“I warmly congratulate you upon the highly interesting object which has caused you to assemble in such numbers and spirit as you have today. This occasion is in some respects remarkable…Wise and thoughtful men of our race, who shall come after us…will make a note of this occasion, they will think of it. And speak of it. With a sense of manly pride and complacency…Few facts could better illustrate the vast and wonderful change which has taken place in our condition as a people than the fact of our assembling here for the purpose we have today. An act which is to go into history.” Frederick Douglass at the dedication of “Freedom’s Memorial” also known as the Emancipation Monument in Washington, D.C. on the eleventh anniversary of the assassination of President Abraham Lincoln.
When the formerly enslaved Charlotte Scott heard the news of President Lincoln’s death, she was horrified and took the first five dollars in money she had earned as a free woman, and gave them to her former master Mr. William P. Rucker. She asked him “to make a monument to Massa Lincoln, the best friend the colored people ever had”. Rucker would take those funds to Gen. T.H.C. Smith, and he would make sure that they were given to Mr. James Yeatman, Head of the Western Sanitary Commission, of whom he asked “Would it not be well to take up this suggestion and make it known to the freedmen?”
And with that the Western Sanitary Commission, a non-governmental non-profit, organized at the beginning of the Civil War in 1861, solely to assist the Union Army, would work to see Charlotte Scott’s dream happen. Organized for the Union troops, both black and white, the WSC worked with the Union Army’s U.S. Colored Troops, contraband camps, fugitive slaves and the Freedmans Bureau. Yeatman would put the Commission’s William G. Eliot at the helm of the project. Fundraising efforts were known throughout the country and all of the funds came from everyone from formerly enslaved individuals to the Union Army’s United States Colored Troops. The entire project was “with funds contributed solely by emancipated citizens declared free by his proclamation”. “These funds were given in grateful memory of Abraham Lincoln.” This President had worked to keep our country united and see that its’ Declaration of Independence which had proclaimed “all men are created equal” and endowed with “Life, Liberty, and the pursuit of Happiness” was upheld and that all slaves were declared free and slavery was ended.

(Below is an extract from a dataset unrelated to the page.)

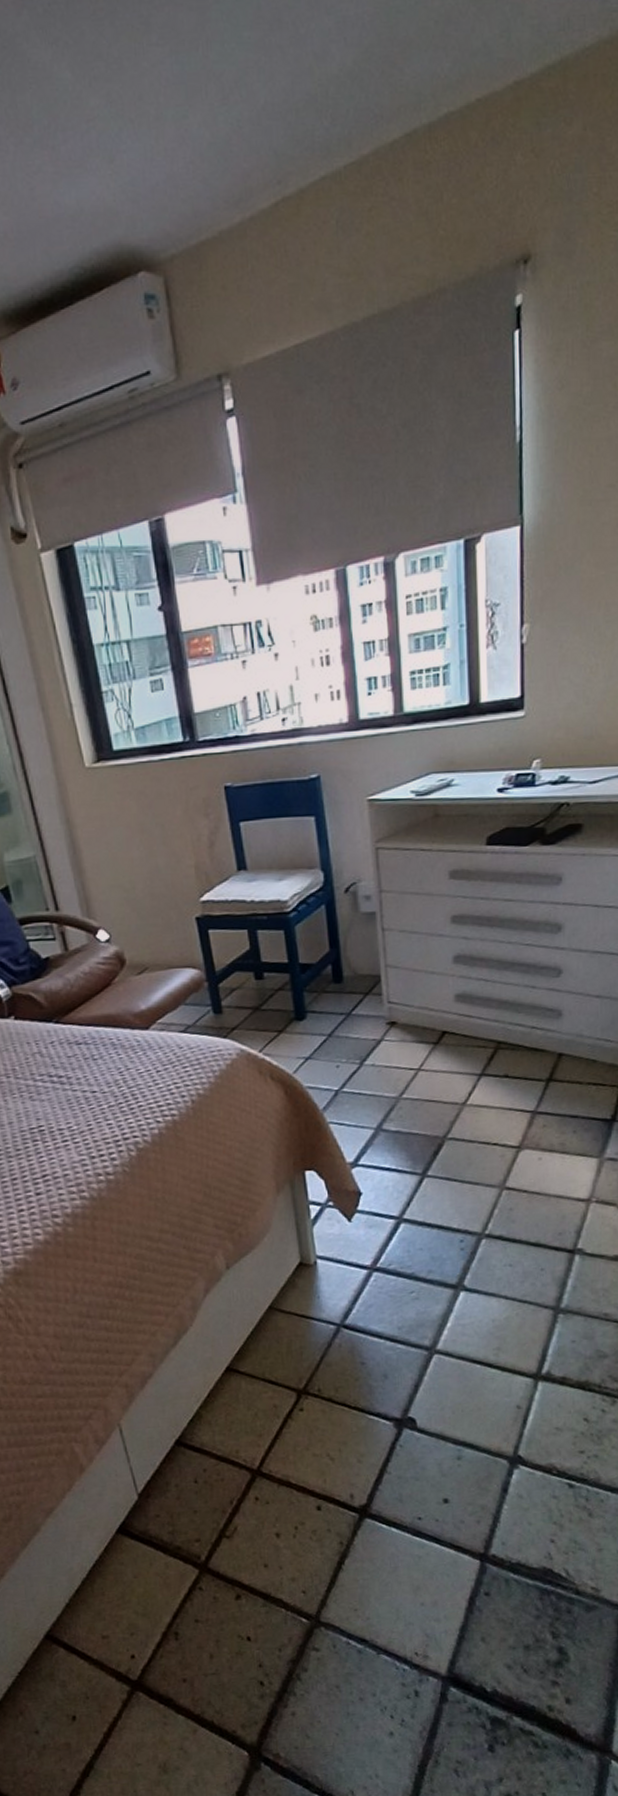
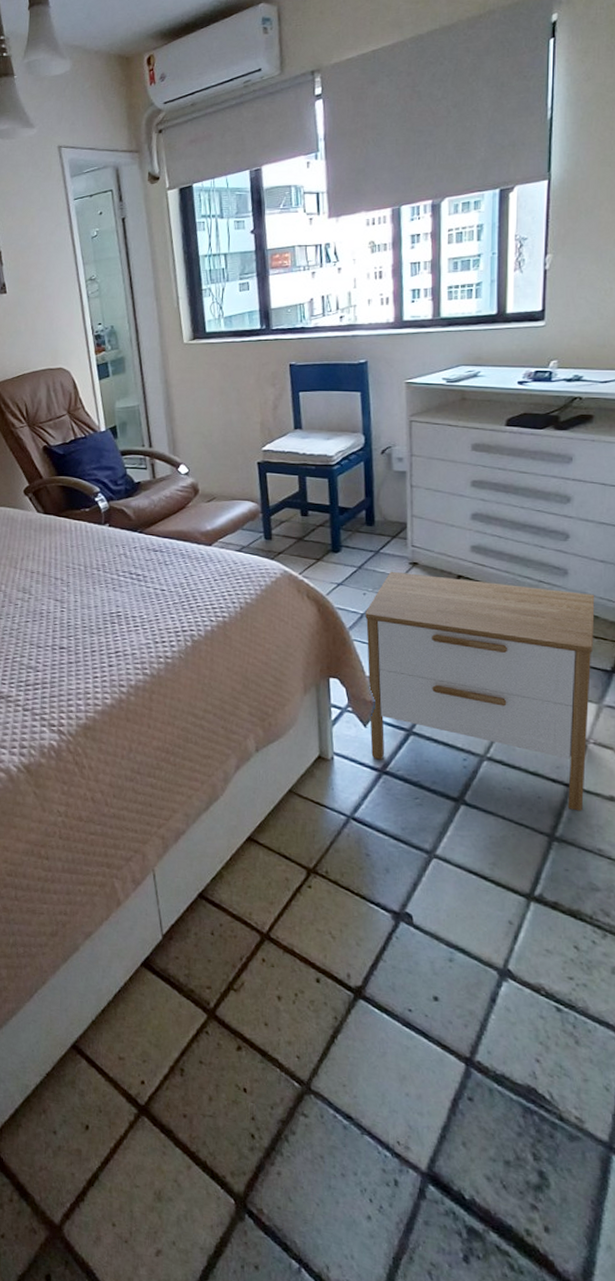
nightstand: none [340,1035,592,1278] -> present [365,571,595,812]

This man had given his life because of his work to emancipate all blacks.

By 1866 Gen. J. W. Davidson’s troops had helped raise $12,150, of the $16,242. (Today that would be equal to over $385,000). In 1869, Eliot would visit his friend Thomas Ball’s studio and share how the funds were coming entirely from the formerly enslaved for this memorial and that it was to be “their monument.” Ball quickly agreed that the amount of funds already collected were sufficient. The WSC asked Ball to make changes because it was felt that the monument was “too passive”. The original plan had called for a black man kneeling wearing a soldier’s cap before Lincoln. The cap was removed and the slave was to be seen rising, having broken his own chains and taking an active part in gaining his freedom. That slave that is immortalized and represents those formerly enslaved is Archer Alexander. William Greenleaf Eliot, was a Unitarian minister who had founded Washington University in St. Louis was his benefactor. In 1863, Eliot had seen that Archer received his freedom, calling him “the last fugitive slave.” “In the Capitol grounds at Washington, DC there is a bronze group known as Freedoms Memorial. It represents President Lincoln in the act of emancipating a negro slave, who kneels at his feet to receive his benediction, but whose hand has grasped the chain as if in the act of breaking it, indicating the historical fact that the slaves took active part in their own deliverance.” William Greenleaf Eliot, From Slavery to Freedom – Archer Alexander.